To tell his story MacKenzie draws on an exhaustive amount of primary source material. And even though his argument is mainly focused on the social shaping of guidance technology, he provides a great amount of technical detail. To construct an effective narrative supporting his thesis he uses what he calls a historical sociology method. He eschews the typical case study approach in history of technology, arguing that it tends only to look at big systems and big changes. Rather, he seeks to look at a more mundane system over a longer period of time as a way of better seeing/demonstrating the social and political aspects of technological development (8). Second, realizing that technology is a social, political, and economic matter, he seeks to apply insights from SSK to the study of technological knowledge (9-10).
MacKenzie draws on John Law’s notion of "heterogenous engineering" and Thomas Hughes’ technological systems work. He draws on SSK and the social construction framework in history/sociology of science to analyze the large, sociotechnical system of ICBM guidance. He makes an important contribution to both history of technology, as well as STS. But, his book has also been widely read in the internation relations, arms control, and defense communities.
The STS themes in Inventing Accuracy are classic ones: social construction of technology, the sociology of knowledge, etc.
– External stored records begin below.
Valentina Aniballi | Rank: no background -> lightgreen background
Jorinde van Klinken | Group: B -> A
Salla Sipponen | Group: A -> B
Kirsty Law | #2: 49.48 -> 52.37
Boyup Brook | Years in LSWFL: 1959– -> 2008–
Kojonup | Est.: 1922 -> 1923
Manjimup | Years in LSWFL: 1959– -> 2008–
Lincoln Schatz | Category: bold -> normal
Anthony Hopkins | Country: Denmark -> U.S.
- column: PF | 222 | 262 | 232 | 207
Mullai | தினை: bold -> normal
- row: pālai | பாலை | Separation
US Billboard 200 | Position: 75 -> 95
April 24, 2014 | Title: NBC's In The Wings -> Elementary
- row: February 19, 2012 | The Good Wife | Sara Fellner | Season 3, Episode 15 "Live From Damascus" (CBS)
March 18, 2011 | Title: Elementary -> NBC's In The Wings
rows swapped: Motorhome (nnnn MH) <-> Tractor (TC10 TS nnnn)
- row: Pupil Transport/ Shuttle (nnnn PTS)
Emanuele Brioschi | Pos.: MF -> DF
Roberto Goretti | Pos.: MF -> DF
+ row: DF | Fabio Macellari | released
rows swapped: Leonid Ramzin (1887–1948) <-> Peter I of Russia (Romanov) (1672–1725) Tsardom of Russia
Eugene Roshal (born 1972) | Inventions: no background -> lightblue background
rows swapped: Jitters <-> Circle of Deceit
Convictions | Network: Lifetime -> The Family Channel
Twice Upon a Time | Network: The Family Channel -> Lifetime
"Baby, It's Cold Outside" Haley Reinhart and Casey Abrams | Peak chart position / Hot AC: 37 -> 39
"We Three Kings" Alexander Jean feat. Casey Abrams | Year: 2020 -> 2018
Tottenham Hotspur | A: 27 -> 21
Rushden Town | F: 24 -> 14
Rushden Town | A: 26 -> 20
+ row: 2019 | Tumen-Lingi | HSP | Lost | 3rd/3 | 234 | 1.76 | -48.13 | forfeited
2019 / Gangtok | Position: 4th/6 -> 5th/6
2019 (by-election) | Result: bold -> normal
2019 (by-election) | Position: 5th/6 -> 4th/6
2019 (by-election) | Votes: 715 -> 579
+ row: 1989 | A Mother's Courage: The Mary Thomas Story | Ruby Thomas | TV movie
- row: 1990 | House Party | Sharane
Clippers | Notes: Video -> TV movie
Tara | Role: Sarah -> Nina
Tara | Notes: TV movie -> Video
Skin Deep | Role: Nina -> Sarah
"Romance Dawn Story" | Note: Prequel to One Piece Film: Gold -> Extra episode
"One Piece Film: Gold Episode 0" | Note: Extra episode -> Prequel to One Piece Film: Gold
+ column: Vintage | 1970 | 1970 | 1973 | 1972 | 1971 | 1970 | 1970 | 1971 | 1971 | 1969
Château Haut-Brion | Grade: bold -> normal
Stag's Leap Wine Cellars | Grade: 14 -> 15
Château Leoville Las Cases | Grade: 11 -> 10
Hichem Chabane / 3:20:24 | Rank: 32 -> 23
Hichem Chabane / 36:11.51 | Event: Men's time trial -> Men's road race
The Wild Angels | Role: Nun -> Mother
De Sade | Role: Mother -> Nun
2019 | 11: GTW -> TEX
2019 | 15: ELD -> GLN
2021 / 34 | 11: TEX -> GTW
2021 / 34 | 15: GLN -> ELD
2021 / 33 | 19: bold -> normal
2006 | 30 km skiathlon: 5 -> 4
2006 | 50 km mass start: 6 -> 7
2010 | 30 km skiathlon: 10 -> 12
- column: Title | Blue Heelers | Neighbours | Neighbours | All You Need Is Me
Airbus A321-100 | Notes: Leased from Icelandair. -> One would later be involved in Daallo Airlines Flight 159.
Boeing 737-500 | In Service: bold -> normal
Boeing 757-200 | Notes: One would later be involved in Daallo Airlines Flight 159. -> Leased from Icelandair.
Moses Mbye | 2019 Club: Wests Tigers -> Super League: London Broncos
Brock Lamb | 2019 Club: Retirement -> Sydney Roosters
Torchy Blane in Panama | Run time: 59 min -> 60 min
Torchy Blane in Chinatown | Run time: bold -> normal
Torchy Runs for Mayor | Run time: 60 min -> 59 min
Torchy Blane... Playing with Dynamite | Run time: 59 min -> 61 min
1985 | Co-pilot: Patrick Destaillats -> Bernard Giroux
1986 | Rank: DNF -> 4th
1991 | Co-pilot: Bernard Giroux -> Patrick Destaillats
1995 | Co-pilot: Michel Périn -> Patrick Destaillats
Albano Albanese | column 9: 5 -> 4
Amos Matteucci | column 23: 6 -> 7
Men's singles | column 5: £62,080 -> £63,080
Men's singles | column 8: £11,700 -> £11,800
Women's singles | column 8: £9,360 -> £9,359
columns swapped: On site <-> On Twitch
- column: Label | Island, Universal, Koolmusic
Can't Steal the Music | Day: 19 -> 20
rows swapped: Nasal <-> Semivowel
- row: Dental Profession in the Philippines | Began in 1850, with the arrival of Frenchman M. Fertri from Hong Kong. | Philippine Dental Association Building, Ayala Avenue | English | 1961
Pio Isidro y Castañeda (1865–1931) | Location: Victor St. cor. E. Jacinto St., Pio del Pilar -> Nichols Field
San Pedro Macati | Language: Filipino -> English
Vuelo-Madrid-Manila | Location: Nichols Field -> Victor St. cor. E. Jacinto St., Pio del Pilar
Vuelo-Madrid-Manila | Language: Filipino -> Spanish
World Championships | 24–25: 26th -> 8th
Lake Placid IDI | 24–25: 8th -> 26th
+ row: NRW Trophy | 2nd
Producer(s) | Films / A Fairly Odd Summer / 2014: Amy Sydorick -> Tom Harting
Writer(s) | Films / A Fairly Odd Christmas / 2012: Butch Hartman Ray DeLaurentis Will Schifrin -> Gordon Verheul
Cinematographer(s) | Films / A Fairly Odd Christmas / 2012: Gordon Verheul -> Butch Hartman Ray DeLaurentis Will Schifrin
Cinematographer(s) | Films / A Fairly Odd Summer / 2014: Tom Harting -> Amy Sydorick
There are two important things for my research. In terms of content, the discussion of the relaitonship between technology and strategy, and the question of which one drives the other, is very improtant because it is a central concern in my own research. Second, the arguments in the last chapter clarify his position, eschewing a naive or knee-jerk social construction position that becomes political determinism. While he rejects technological determinism, he also rejects political determinisms: "the state", "the military", "corporations", etc. He even recognizes the need for inhabiting to do useful political work.